IN A FAMOUS SPEECH at Oxford, Benjamin Disraeli addressed himself in 1864 to the unsettling evolutionary theories that had been recently advanced by Charles Darwin. "The question is this," Disraeli said. "Is man an ape or an angel? My lord, I am on the side of the angels. I repudiate with indignation and abhorrence the contrary view, which is, I believe, contrary to the conscience of mankind."

Disraeli was protesting as an alarmed conservative in an argument that was rightly seen as having ideological overtones. Those on the left, for their part, looked on Darwin as a hero - Karl Marx, for example, wished to dedicate Das Kapital to the reclusive scientist (who politely declined the honor). Of all scientific questions, none has been so intermingled with political attitudes as the debate over our animal origins.

In recent years, the debate has taken a fresh and surprising turn. It is the heirs of Disraeli who have looked to science for support, citing evidence which they say proves that man is innately aggressive, territorial and heirarchical. Wonderfully enough, the heirs of Marx today repudiate with abhorrence any unfalttering linkage between the human species and lower forms - man, they maintain, is unique, being solely the creature of his environment. Evolution, in effect, has brought about an achievement once ascribed to God: the appearance of a new species without any bestial taint.

There is no question where the authors of Origins stand. They are on the side of the angels. Richard Leakey is the son of a famous antropologist, the late Louis S. B. Leakey, and like his father he has found in East Africa fossilized bones which confirm that human ancestry is more ancient and complex than any had suspected. His collaborator is the science editor of the British weekly New Scientist and a biochemist.

As a scientific document, Origins is of obvious importance since it gives a connected, coherent account of all recent discoveries in Africa which have drastically extended the evolutionary timetable.

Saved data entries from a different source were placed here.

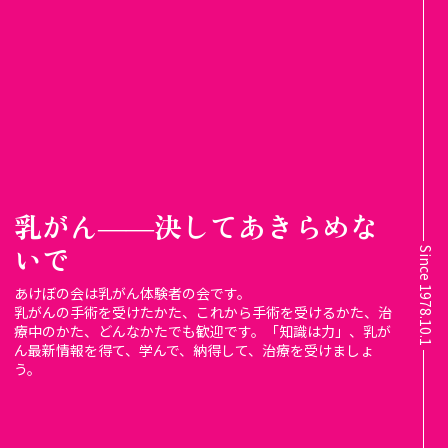
乳がん――
決してあきらめな
いで
Since 1978.10.1
あけぼの会は乳がん体験者の会です。
乳がんの手術を受けたかた、これから手術を受けるかた、治
療中のかた、どんなかたでも歓迎です。「知識は力」、乳が
ん最新情報を得て、学んで、納得して、治療を受けましょ
う。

We now know that more than two million years ago there were man-like creatures hunting in East Africa and most probably using tools. Our own direct line - Homo sapiens - is comparatively juvenile, not much more than 100,000 years old.

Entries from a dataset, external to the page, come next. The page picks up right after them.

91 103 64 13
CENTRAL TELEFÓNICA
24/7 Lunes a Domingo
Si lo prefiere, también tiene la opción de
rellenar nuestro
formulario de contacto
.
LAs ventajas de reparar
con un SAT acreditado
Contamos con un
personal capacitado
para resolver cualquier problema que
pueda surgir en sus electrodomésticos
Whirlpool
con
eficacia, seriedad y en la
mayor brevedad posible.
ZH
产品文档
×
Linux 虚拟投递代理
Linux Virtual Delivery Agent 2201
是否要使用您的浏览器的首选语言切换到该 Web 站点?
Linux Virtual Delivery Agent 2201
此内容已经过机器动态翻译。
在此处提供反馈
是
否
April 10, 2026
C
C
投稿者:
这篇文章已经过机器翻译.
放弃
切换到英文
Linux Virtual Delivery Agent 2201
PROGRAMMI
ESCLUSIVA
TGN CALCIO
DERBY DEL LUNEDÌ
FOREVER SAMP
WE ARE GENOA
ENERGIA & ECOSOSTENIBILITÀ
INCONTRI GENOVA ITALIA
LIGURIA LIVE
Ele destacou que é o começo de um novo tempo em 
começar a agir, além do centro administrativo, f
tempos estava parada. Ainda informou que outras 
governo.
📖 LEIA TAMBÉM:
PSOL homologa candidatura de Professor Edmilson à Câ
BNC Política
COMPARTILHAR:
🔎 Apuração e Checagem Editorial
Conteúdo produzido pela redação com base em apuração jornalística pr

But as a layman who has followed the argument over man's animal nature, I was frankly more interested in the concluding chapters in which the authors staked out their own position in an increasingly bitter debate. Not only do Leakey and Lewin "emphatically reject" the view that man is incorrigibly belligerent but they affirm the contrary - that by instinct we are quite probably a "cooperative animal" with benign genes devoid of aggression, territoriality, sexism, and all other illiberal impulses. Evidence that early men were murderous predators ad cannibals is either denied, or smoothly explained away.

As debaters, however, Leakey and Lewin have picked their most vulnerable opponents: the popularizers Robert Ardey (African Genesis ) and Desmond Morris (The Naked Ape ), and Nobel Prize winner Konrad Lorenz (On Aggression ). Critics have attacked Andrey as a nonscientist, Morris as a sensationalist, and Lorenz because of his youthful involvement with the Nazis. Leakey and Lewis fail conspicuously to address the most considerable advocate of the contrary view - the Harvard biologist Edward O. Wilson, whose 1975 book, Sociobiology: The New Synthesis , caused un uproar among his Cambridge colleagues.

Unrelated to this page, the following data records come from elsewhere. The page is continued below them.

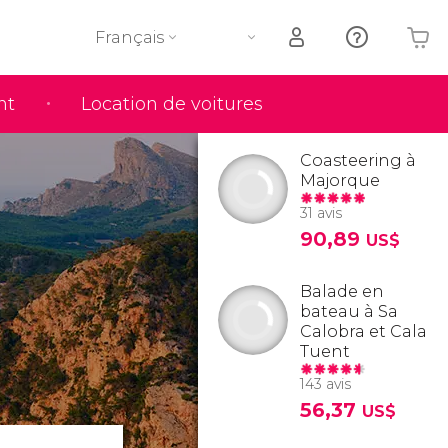
Français
nt
Location de voitures
Votre panier est vide
Coasteering à
Majorque
31 avis
90,89
US$
Balade en
bateau à Sa
Calobra et Cala
Tuent
143 avis
56,37
US$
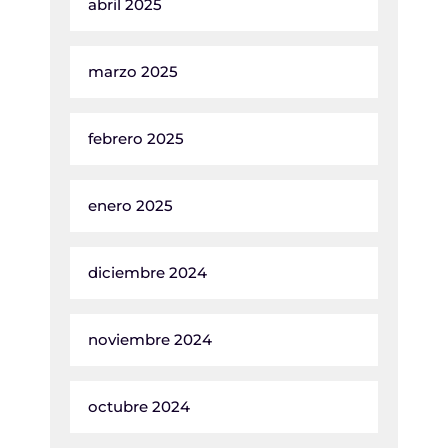
abril 2025
marzo 2025
febrero 2025
enero 2025
diciembre 2024
noviembre 2024
octubre 2024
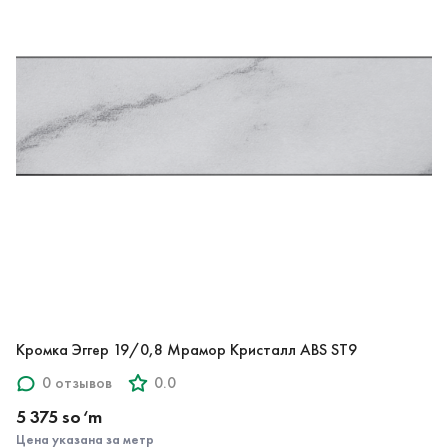
Кромка Эггер 19/0,8 Мрамор Кристалл ABS ST9
0 отзывов
0.0
5 375 so‘m
Цена указана за метр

Wilson hypothesizes that as a species we carry with us a genetic bias rooted in our hunting ancestry, an ambiguous instinctive legacy with both positive and negative aspects. We have a nature both angelic and diabolic, and impulse to cooperate, and to destroy. Very cautiously, Wilson advanced this notion as a hypothesis, and was scrupulously cautious in drawing any political moral. In popular articles, he recognized the malleability of the human mind and urged that an awareness of our biological heritage did not imply a complacent acceptance of a conservative status quo.

In one of the more remarkable documents of modern science, Wilson was attacked as being virtually a cryptofascist in a better to the New York Review of Books (November 13, 1975) signed by Boston-area scholars and students who found his line of inquiry per se obnoxious. Stunned, Wilson quite properly protested "self-righteous vigilantism which not only produces falsehood but also injustly hurts individuals and . . . diminishes the spirit of free inquiry and discussion crucial to the health of the intellectual community."

Leaky and Lewin were all aware of this angry exchange, and indeed refer to it in an anodyne passage in their first chapter. But on the question of Wilson's freedom to pursue his inquiries they take no stand at all, and in their chapter on human nature they nowhere mention Sociobiology . The authors of Origins have every right to advance their own notions about human nature, but in their crucial concluding chapters they leave the Prince of Denmark out of Hamlet . Dare I suggest (as an interested spectator) that antropologists, too, are instinctively vulnerable to peer-group pressure?